-- THE TASK --
What is the number of lines in the entries that contain "TypeSignature"? Reply with that number only.

[Recorded data]
**********

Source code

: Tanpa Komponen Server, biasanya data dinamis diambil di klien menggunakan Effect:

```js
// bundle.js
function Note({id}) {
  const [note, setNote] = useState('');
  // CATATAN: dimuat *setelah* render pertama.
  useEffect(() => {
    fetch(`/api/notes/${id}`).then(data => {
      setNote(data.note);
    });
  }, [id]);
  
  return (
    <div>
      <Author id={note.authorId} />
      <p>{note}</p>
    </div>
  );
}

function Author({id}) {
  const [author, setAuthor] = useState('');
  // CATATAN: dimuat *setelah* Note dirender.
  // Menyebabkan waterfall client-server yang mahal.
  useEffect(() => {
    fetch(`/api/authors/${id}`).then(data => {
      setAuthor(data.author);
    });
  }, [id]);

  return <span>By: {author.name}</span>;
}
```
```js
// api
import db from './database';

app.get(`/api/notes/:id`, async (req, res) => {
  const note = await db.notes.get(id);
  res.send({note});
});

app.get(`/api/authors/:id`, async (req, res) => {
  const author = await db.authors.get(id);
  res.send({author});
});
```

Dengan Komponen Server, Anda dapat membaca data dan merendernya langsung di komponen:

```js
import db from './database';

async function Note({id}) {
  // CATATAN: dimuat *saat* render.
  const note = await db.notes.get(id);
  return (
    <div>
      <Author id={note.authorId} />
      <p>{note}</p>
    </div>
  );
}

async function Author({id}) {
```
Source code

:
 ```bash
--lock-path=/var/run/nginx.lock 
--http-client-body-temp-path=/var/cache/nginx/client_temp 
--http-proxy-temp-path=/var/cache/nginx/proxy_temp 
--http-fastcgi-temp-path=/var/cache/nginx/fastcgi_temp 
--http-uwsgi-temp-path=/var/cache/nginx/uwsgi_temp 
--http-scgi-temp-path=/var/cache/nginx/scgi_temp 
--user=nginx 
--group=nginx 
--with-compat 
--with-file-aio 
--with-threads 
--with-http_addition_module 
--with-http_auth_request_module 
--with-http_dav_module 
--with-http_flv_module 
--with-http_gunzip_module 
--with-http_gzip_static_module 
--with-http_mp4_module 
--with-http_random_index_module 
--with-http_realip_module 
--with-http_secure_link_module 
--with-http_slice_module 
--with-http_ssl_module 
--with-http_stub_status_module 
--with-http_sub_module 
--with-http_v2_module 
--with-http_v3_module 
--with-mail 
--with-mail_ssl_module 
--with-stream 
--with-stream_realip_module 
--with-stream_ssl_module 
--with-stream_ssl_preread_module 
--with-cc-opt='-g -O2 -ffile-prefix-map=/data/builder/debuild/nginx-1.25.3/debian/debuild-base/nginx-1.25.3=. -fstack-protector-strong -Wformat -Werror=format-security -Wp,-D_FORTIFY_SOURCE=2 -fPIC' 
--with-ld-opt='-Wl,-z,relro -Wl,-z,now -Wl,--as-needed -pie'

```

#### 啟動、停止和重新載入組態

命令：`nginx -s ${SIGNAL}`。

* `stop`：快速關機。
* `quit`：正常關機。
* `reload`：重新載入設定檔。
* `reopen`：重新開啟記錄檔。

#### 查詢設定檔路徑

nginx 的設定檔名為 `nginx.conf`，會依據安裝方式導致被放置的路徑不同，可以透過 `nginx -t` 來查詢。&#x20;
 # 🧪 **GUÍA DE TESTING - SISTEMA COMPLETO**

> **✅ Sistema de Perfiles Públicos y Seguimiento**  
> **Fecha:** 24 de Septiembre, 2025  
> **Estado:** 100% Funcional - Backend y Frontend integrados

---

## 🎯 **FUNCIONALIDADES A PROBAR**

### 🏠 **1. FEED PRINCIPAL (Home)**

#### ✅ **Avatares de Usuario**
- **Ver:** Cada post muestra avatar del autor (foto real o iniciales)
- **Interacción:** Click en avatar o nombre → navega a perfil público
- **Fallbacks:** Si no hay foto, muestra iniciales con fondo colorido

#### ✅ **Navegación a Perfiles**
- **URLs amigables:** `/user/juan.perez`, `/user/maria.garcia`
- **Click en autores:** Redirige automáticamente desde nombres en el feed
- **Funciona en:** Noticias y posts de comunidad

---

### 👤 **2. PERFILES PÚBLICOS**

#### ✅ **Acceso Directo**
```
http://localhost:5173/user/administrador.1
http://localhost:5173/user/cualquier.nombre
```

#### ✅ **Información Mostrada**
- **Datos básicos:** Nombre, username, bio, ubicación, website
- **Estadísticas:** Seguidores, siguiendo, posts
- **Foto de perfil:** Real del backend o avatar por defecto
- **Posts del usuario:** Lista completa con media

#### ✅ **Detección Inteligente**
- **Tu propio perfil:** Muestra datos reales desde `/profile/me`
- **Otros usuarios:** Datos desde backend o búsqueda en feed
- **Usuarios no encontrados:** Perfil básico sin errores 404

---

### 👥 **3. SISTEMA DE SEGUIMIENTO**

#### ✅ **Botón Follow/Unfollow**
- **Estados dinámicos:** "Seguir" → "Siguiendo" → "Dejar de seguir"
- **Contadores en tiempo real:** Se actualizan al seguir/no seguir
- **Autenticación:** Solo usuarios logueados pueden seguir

**********

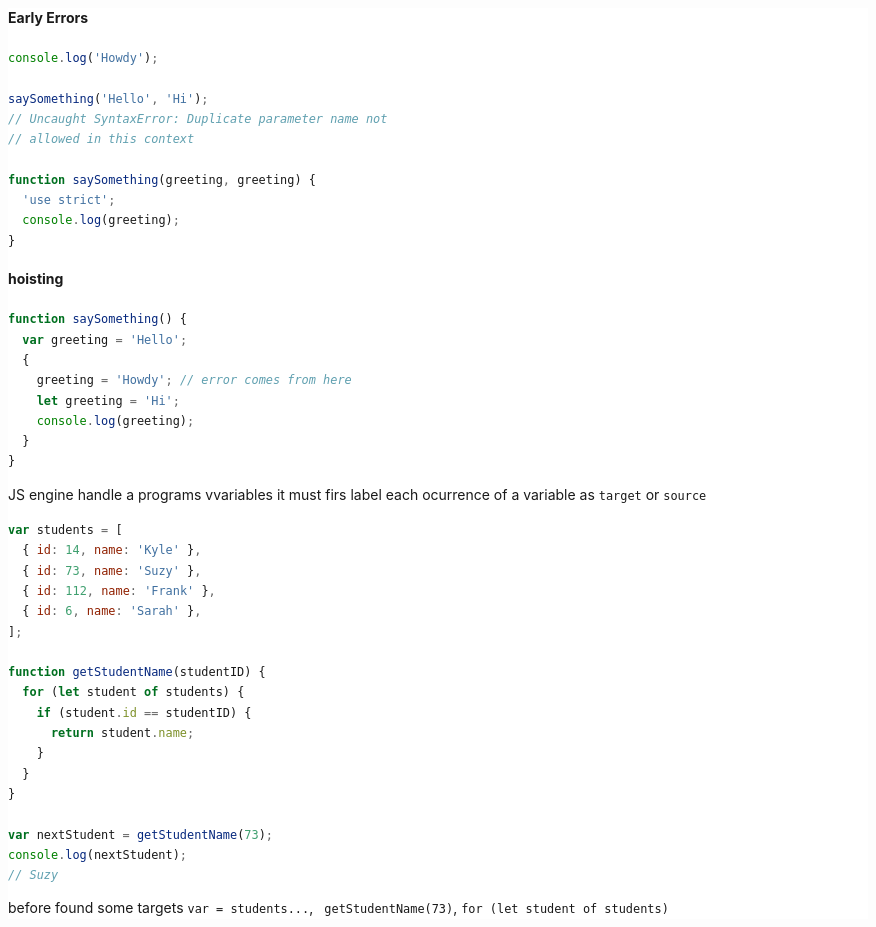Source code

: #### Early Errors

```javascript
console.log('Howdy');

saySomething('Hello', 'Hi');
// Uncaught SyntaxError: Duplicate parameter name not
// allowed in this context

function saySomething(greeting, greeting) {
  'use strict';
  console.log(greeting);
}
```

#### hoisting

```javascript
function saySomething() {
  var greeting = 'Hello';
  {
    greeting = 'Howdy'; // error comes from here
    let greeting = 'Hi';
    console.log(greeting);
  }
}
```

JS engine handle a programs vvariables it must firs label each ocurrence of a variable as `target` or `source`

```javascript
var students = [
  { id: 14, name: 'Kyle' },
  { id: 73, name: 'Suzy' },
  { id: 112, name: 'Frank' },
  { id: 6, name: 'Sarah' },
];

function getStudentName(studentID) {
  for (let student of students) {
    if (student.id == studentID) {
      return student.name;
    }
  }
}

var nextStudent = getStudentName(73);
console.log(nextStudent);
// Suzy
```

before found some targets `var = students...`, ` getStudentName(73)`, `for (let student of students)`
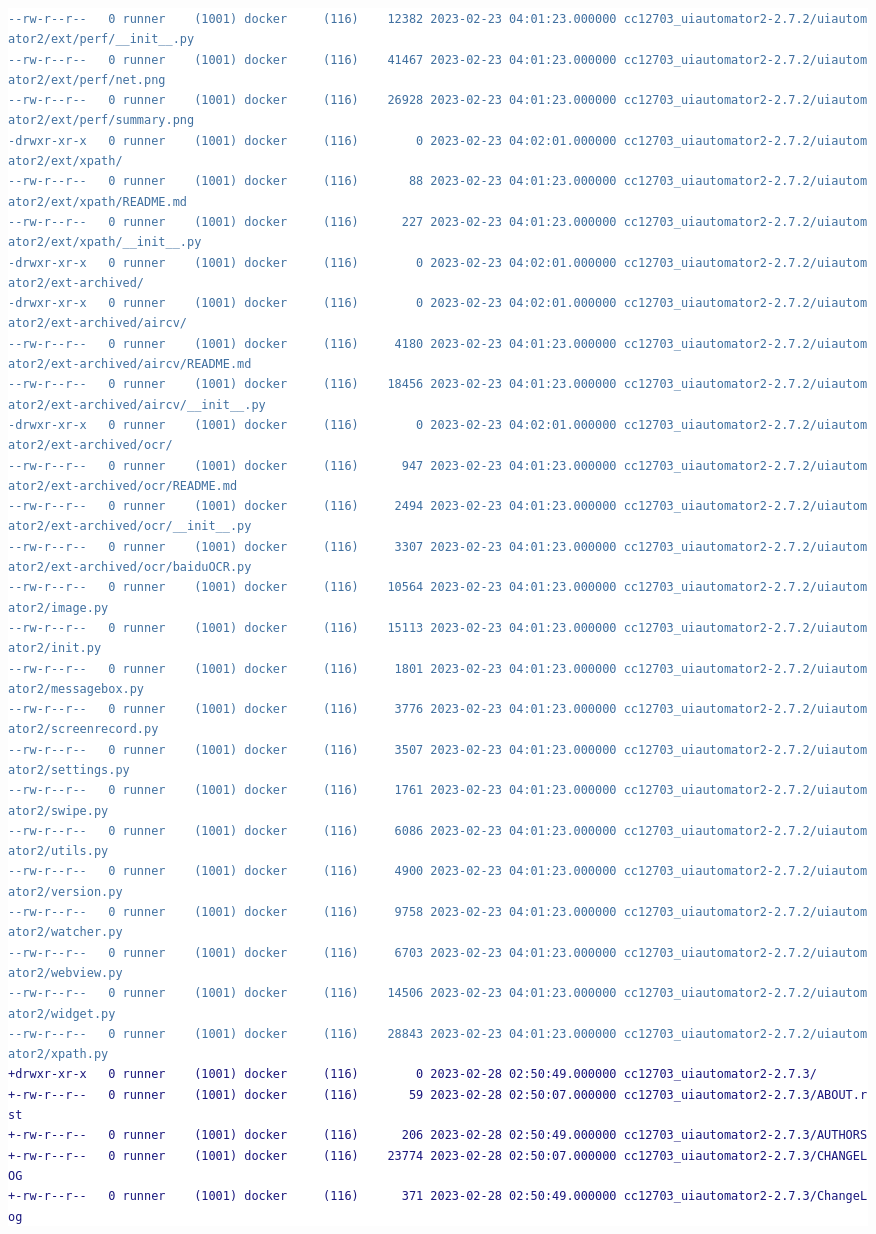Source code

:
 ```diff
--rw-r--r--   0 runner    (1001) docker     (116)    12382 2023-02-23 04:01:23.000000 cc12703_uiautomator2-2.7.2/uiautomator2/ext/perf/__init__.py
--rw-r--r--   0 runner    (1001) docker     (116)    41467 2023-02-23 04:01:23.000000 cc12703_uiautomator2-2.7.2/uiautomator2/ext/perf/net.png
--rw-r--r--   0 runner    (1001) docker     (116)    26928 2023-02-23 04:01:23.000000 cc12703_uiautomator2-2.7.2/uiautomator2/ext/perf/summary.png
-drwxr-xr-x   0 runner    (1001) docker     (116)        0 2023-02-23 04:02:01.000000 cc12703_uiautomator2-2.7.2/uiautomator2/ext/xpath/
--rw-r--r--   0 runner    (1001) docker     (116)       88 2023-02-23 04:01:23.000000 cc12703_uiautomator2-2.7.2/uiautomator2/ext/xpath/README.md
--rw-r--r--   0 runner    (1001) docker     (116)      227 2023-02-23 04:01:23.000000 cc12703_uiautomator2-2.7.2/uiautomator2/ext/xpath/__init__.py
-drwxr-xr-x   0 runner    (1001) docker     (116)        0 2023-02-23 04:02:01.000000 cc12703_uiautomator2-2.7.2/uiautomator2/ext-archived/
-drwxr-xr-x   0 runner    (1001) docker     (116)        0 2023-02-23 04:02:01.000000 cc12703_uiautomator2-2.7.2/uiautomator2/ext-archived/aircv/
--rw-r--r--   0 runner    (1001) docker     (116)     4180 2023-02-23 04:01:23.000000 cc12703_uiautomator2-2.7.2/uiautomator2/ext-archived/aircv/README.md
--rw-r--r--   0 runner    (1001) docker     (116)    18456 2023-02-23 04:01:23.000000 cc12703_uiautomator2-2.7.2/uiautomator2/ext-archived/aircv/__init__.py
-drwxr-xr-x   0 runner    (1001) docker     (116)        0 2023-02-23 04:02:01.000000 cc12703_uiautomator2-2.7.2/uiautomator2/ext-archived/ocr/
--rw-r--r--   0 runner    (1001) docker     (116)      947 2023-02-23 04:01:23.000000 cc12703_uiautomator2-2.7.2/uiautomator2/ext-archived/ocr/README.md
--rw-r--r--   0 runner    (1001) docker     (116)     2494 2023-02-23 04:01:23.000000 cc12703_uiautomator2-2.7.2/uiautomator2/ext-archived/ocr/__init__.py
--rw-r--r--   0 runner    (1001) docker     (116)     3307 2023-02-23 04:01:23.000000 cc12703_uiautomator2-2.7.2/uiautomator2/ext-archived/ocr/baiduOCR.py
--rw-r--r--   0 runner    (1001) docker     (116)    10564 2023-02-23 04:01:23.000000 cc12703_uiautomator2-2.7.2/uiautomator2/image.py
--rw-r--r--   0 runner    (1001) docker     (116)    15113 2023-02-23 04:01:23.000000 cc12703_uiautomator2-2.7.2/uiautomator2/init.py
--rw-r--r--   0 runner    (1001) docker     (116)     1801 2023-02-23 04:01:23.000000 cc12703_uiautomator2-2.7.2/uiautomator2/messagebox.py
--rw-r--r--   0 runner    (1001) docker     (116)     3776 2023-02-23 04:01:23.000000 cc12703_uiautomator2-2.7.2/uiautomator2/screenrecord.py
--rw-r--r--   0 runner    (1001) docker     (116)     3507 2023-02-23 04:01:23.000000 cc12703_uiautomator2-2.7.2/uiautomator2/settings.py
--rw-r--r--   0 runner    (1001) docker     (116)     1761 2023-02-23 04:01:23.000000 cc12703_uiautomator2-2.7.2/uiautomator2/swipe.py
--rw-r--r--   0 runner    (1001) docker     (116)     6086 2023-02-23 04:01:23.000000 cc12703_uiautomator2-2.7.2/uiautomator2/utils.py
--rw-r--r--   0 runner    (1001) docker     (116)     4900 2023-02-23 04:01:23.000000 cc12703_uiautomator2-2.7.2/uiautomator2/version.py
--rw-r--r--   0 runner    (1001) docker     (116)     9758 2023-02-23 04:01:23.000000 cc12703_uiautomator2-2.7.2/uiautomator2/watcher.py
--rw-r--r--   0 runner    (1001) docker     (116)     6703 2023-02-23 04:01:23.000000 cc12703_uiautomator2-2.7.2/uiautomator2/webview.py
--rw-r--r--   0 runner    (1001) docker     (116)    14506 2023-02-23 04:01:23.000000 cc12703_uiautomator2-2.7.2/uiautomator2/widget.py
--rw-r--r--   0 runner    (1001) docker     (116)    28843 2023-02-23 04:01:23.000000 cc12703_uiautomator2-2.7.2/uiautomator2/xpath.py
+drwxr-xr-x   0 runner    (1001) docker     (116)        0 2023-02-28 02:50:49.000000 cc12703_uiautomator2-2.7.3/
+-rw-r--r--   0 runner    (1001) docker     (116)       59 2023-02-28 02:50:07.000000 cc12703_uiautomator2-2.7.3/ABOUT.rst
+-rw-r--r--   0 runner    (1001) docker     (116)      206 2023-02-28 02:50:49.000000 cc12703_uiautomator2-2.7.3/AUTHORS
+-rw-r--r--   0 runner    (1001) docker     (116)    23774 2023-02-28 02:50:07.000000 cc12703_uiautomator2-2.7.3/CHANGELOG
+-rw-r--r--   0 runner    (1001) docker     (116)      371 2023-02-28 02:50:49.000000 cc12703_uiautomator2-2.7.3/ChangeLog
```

**********

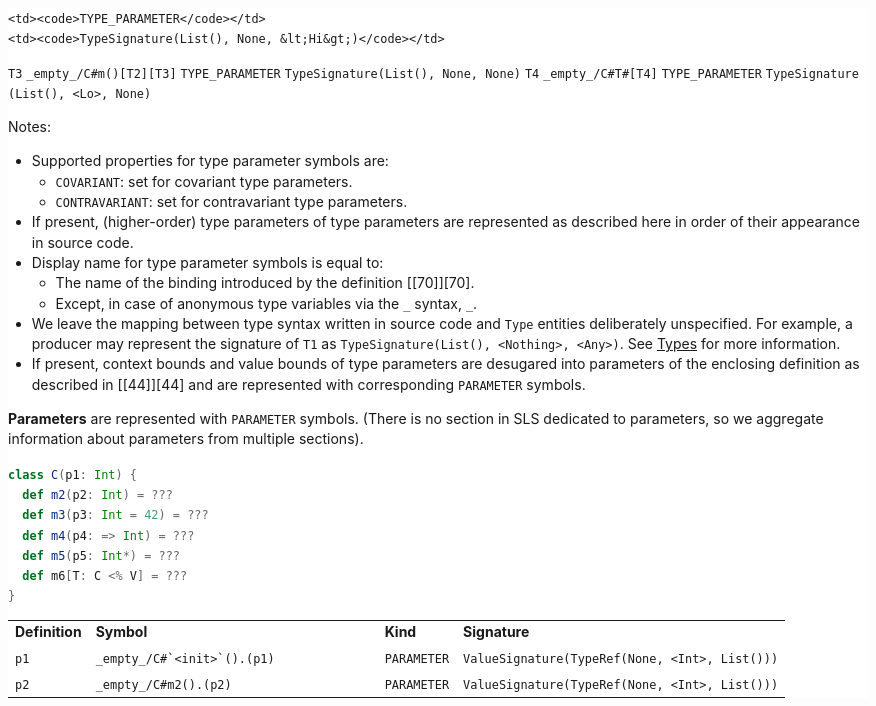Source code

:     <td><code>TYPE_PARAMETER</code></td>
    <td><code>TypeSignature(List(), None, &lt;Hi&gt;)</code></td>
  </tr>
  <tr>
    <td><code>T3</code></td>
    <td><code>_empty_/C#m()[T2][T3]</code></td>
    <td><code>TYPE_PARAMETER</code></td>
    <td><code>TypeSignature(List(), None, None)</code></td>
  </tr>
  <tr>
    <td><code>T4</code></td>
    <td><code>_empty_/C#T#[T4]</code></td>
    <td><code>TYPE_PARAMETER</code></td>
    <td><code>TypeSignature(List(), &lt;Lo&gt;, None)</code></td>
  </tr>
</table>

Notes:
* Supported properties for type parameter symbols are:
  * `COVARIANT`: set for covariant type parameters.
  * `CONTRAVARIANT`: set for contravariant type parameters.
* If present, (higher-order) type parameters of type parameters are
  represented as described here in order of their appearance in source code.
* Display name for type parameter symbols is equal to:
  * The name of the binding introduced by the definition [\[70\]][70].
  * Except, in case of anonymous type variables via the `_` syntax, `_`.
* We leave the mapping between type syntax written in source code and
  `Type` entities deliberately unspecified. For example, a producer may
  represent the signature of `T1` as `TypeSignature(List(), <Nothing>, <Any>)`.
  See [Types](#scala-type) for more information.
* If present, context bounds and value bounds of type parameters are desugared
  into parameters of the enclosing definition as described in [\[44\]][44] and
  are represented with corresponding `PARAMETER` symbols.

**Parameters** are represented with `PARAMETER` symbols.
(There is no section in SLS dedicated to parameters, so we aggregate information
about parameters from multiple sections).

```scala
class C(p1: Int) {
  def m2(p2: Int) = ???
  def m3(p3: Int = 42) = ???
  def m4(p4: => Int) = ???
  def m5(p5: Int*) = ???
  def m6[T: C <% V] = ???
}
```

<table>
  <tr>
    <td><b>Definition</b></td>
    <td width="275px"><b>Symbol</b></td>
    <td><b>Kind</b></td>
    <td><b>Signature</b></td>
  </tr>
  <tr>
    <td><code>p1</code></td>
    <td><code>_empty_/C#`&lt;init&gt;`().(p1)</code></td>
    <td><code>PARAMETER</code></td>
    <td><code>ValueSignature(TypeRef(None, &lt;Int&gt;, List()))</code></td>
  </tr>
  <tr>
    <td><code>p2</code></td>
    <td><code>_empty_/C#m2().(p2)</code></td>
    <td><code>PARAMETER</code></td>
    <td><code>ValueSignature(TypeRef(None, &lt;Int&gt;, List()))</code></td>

**********

-- SOLUTION FOR THIS EXERCISE --
4